Human consumption of food and agricultural products has a significant impact on the environment and the societies in the regions where they are produced. Given Europe’s large and growing land-use footprint abroad, Europe has a special responsibility to develop concepts and tools needed to achieve sustainability in an interconnected world. Different sectors, consumers, businesses and politicians are increasingly demanding more environmental and social sustainable land-use both inside and outside Europe.

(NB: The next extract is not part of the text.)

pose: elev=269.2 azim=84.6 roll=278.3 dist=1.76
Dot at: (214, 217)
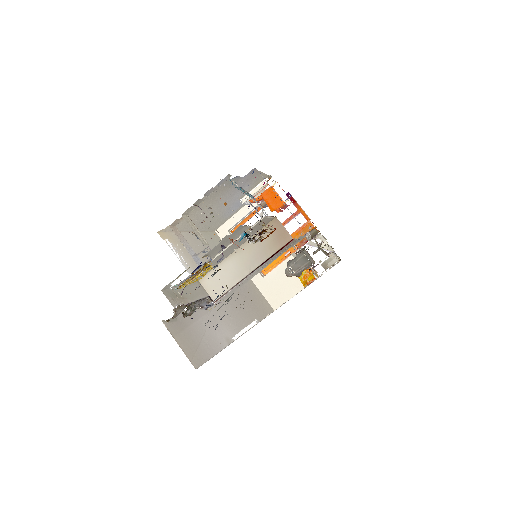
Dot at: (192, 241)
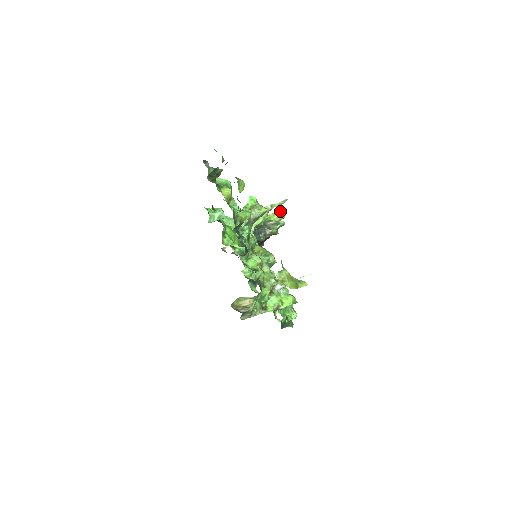
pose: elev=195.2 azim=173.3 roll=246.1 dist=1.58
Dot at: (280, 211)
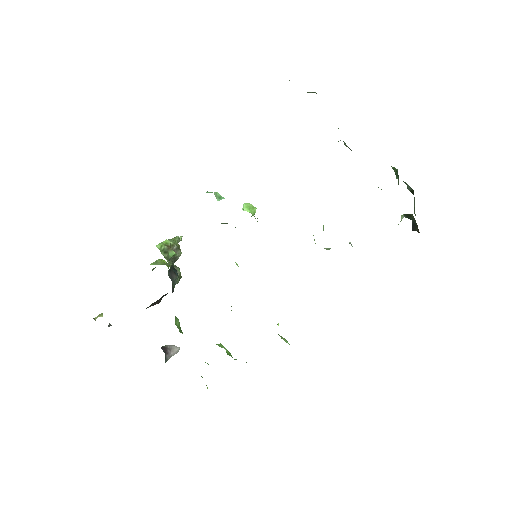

Yet, there is increasing recognition of the limitations of current research approaches to adequately understand and address the increasing complexity of land system dynamics, which are often characterised by strong non-linearity, feedback mechanisms, and local contexts, and where places of production, trade, and consumption of land-based products are increasingly separated. Land systems are increasingly coupled across large distances via flows of biomass, capital, information and regulations. Given that distal couplings are often key in shaping how land is used, a new generation of scientists and entrepreneurs is needed.
A team of researchers, coordinated by the Humboldt-Universität zu Berlin, has developed a European training network in order to better integrate research, innovation and social responsibility framed around the concept of telecoupling. COUPLED will train Early Stage Researchers (ESRs) capable of:
- understanding processes and actors that influence land-use in an increasingly interconnected world
- considering distant, unexpected feedbacks and spillovers and to account for their social and environmental impact
- fostering new and enhanced governance measures that can shape land-use couplings to deliver more sustainable outcomes of land use decisions"
Three COUPLED ESRs will do their PhD research at the IVM Environmental Geography group. Claudia Parra Paitan and Perrine Laroche are stationed at the IVM.
Claudia, supervised by Peter Verburg, "aims to develop more comprehensive assessments of the telecoupled indirect, distant and multi-scale land use impacts of global agricultural commodity chains".
Perrine, supervised by Nynke Schulp, "aims to advance knowledge about the impacts that people’s attitudes may have on ecological and socioeconomic systems in a telecoupled context".
Additionally, Floris Leijten does his PhD research at Unilever U.K., with Prof. Peter Verburg as supervisor and promotor. Floris aims to "provide new insights on how effective companies have been in reducing deforestation from their supply chains and how the future of our tropical rainforests may unfold, depending on different policy scenarios and different efforts made by the corporate world".